Source material:

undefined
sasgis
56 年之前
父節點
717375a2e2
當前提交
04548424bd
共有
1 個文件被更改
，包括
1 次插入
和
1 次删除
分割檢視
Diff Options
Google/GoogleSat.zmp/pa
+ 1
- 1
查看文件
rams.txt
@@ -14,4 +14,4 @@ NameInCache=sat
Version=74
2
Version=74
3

--

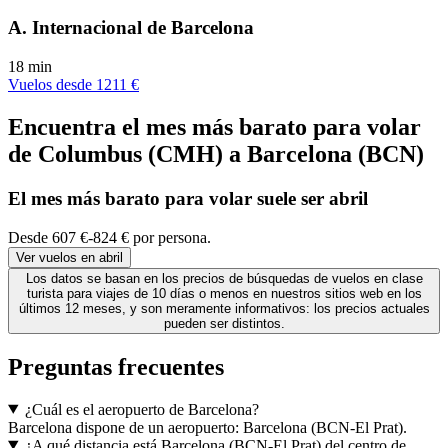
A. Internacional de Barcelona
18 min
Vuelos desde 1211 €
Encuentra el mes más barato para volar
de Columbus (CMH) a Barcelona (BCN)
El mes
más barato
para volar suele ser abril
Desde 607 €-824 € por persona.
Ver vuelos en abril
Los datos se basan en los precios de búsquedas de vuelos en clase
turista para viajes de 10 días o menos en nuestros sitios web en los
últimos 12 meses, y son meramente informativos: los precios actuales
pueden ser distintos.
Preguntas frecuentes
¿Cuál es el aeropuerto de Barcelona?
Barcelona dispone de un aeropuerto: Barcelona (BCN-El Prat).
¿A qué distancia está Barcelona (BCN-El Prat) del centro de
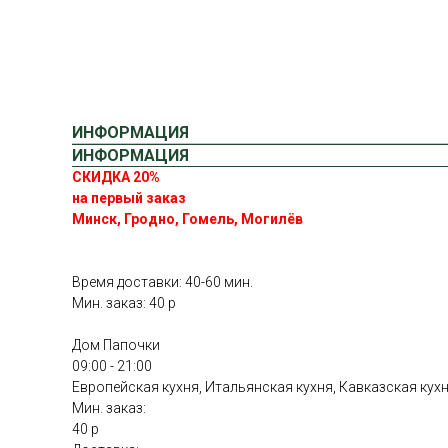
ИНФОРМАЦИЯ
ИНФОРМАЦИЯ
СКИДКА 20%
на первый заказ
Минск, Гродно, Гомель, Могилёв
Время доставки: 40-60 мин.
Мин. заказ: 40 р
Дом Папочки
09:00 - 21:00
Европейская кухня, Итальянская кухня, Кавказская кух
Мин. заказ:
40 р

Your objective: State the number of lines in the data that include the string "заказ", and add nothing else.

Result for this exercise: 3